> EXERCISE OBJECTIVE:
All of the records are to be reproduced exactly.

> RECORDS SHOWN:
*-*-*
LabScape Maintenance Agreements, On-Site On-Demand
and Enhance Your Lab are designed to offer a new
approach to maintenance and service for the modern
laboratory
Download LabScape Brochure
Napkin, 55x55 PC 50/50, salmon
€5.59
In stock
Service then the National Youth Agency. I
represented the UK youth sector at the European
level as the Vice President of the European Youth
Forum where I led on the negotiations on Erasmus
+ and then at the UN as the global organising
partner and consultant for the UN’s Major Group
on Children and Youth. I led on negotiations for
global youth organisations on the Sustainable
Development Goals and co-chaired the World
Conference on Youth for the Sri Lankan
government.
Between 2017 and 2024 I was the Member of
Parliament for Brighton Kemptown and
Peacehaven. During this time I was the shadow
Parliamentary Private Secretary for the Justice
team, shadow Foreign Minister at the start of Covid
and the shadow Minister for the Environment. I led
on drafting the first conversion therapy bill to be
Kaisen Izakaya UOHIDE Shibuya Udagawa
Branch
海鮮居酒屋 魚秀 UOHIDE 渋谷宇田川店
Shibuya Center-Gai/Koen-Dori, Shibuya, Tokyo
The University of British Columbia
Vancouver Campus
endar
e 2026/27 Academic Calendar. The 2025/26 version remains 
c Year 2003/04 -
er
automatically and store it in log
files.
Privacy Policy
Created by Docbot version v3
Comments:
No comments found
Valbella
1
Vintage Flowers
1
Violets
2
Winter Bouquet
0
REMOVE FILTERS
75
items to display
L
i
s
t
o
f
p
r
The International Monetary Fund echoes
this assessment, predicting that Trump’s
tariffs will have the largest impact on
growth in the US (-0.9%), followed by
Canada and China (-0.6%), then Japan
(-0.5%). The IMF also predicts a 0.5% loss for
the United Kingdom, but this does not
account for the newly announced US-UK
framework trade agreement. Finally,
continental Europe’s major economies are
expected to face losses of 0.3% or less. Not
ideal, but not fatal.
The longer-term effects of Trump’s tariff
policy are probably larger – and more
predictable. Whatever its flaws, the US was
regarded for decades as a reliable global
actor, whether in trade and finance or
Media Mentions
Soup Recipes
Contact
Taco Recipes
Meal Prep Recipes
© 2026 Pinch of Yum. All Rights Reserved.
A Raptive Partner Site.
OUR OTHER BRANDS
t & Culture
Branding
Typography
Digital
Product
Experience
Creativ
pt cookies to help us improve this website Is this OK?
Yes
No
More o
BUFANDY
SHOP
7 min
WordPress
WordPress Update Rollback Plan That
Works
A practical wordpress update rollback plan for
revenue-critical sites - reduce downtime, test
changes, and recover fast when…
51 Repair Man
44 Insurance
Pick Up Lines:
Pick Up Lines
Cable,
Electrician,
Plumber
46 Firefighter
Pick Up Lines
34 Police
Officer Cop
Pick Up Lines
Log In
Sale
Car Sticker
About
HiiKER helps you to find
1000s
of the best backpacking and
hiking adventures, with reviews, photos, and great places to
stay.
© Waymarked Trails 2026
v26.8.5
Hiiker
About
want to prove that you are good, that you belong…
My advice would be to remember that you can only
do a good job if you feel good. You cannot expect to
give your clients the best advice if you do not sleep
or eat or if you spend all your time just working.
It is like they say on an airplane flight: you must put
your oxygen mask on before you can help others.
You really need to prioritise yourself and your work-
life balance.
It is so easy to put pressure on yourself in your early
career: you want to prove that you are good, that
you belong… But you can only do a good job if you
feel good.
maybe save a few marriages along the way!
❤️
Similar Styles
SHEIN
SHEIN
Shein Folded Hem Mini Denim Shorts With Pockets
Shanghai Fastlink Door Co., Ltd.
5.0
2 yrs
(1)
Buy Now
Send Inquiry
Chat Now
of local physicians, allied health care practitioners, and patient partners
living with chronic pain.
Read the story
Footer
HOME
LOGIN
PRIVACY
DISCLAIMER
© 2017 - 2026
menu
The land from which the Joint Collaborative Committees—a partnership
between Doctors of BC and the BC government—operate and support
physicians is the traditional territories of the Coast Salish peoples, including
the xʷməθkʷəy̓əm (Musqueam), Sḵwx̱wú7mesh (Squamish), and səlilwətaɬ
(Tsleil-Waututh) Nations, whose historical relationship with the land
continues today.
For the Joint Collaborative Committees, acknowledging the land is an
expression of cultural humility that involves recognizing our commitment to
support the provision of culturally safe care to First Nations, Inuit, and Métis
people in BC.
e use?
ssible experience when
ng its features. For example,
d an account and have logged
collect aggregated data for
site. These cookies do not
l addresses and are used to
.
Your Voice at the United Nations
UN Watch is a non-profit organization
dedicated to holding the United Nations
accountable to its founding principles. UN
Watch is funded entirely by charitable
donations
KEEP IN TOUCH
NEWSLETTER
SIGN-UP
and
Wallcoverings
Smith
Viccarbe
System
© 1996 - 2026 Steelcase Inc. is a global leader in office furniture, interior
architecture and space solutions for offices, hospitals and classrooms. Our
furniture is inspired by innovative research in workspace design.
*-*-*
> ANSWER BOX:
LabScape Maintenance Agreements, On-Site On-Demand
and Enhance Your Lab are designed to offer a new
approach to maintenance and service for the modern
laboratory
Download LabScape Brochure
Napkin, 55x55 PC 50/50, salmon
€5.59
In stock
Service then the National Youth Agency. I
represented the UK youth sector at the European
level as the Vice President of the European Youth
Forum where I led on the negotiations on Erasmus
+ and then at the UN as the global organising
partner and consultant for the UN’s Major Group
on Children and Youth. I led on negotiations for
global youth organisations on the Sustainable
Development Goals and co-chaired the World
Conference on Youth for the Sri Lankan
government.
Between 2017 and 2024 I was the Member of
Parliament for Brighton Kemptown and
Peacehaven. During this time I was the shadow
Parliamentary Private Secretary for the Justice
team, shadow Foreign Minister at the start of Covid
and the shadow Minister for the Environment. I led
on drafting the first conversion therapy bill to be
Kaisen Izakaya UOHIDE Shibuya Udagawa
Branch
海鮮居酒屋 魚秀 UOHIDE 渋谷宇田川店
Shibuya Center-Gai/Koen-Dori, Shibuya, Tokyo
The University of British Columbia
Vancouver Campus
endar
e 2026/27 Academic Calendar. The 2025/26 version remains 
c Year 2003/04 -
er
automatically and store it in log
files.
Privacy Policy
Created by Docbot version v3
Comments:
No comments found
Valbella
1
Vintage Flowers
1
Violets
2
Winter Bouquet
0
REMOVE FILTERS
75
items to display
L
i
s
t
o
f
p
r
The International Monetary Fund echoes
this assessment, predicting that Trump’s
tariffs will have the largest impact on
growth in the US (-0.9%), followed by
Canada and China (-0.6%), then Japan
(-0.5%). The IMF also predicts a 0.5% loss for
the United Kingdom, but this does not
account for the newly announced US-UK
framework trade agreement. Finally,
continental Europe’s major economies are
expected to face losses of 0.3% or less. Not
ideal, but not fatal.
The longer-term effects of Trump’s tariff
policy are probably larger – and more
predictable. Whatever its flaws, the US was
regarded for decades as a reliable global
actor, whether in trade and finance or
Media Mentions
Soup Recipes
Contact
Taco Recipes
Meal Prep Recipes
© 2026 Pinch of Yum. All Rights Reserved.
A Raptive Partner Site.
OUR OTHER BRANDS
t & Culture
Branding
Typography
Digital
Product
Experience
Creativ
pt cookies to help us improve this website Is this OK?
Yes
No
More o
BUFANDY
SHOP
7 min
WordPress
WordPress Update Rollback Plan That
Works
A practical wordpress update rollback plan for
revenue-critical sites - reduce downtime, test
changes, and recover fast when…
51 Repair Man
44 Insurance
Pick Up Lines:
Pick Up Lines
Cable,
Electrician,
Plumber
46 Firefighter
Pick Up Lines
34 Police
Officer Cop
Pick Up Lines
Log In
Sale
Car Sticker
About
HiiKER helps you to find
1000s
of the best backpacking and
hiking adventures, with reviews, photos, and great places to
stay.
© Waymarked Trails 2026
v26.8.5
Hiiker
About
want to prove that you are good, that you belong…
My advice would be to remember that you can only
do a good job if you feel good. You cannot expect to
give your clients the best advice if you do not sleep
or eat or if you spend all your time just working.
It is like they say on an airplane flight: you must put
your oxygen mask on before you can help others.
You really need to prioritise yourself and your work-
life balance.
It is so easy to put pressure on yourself in your early
career: you want to prove that you are good, that
you belong… But you can only do a good job if you
feel good.
maybe save a few marriages along the way!
❤️
Similar Styles
SHEIN
SHEIN
Shein Folded Hem Mini Denim Shorts With Pockets
Shanghai Fastlink Door Co., Ltd.
5.0
2 yrs
(1)
Buy Now
Send Inquiry
Chat Now
of local physicians, allied health care practitioners, and patient partners
living with chronic pain.
Read the story
Footer
HOME
LOGIN
PRIVACY
DISCLAIMER
© 2017 - 2026
menu
The land from which the Joint Collaborative Committees—a partnership
between Doctors of BC and the BC government—operate and support
physicians is the traditional territories of the Coast Salish peoples, including
the xʷməθkʷəy̓əm (Musqueam), Sḵwx̱wú7mesh (Squamish), and səlilwətaɬ
(Tsleil-Waututh) Nations, whose historical relationship with the land
continues today.
For the Joint Collaborative Committees, acknowledging the land is an
expression of cultural humility that involves recognizing our commitment to
support the provision of culturally safe care to First Nations, Inuit, and Métis
people in BC.
e use?
ssible experience when
ng its features. For example,
d an account and have logged
collect aggregated data for
site. These cookies do not
l addresses and are used to
.
Your Voice at the United Nations
UN Watch is a non-profit organization
dedicated to holding the United Nations
accountable to its founding principles. UN
Watch is funded entirely by charitable
donations
KEEP IN TOUCH
NEWSLETTER
SIGN-UP
and
Wallcoverings
Smith
Viccarbe
System
© 1996 - 2026 Steelcase Inc. is a global leader in office furniture, interior
architecture and space solutions for offices, hospitals and classrooms. Our
furniture is inspired by innovative research in workspace design.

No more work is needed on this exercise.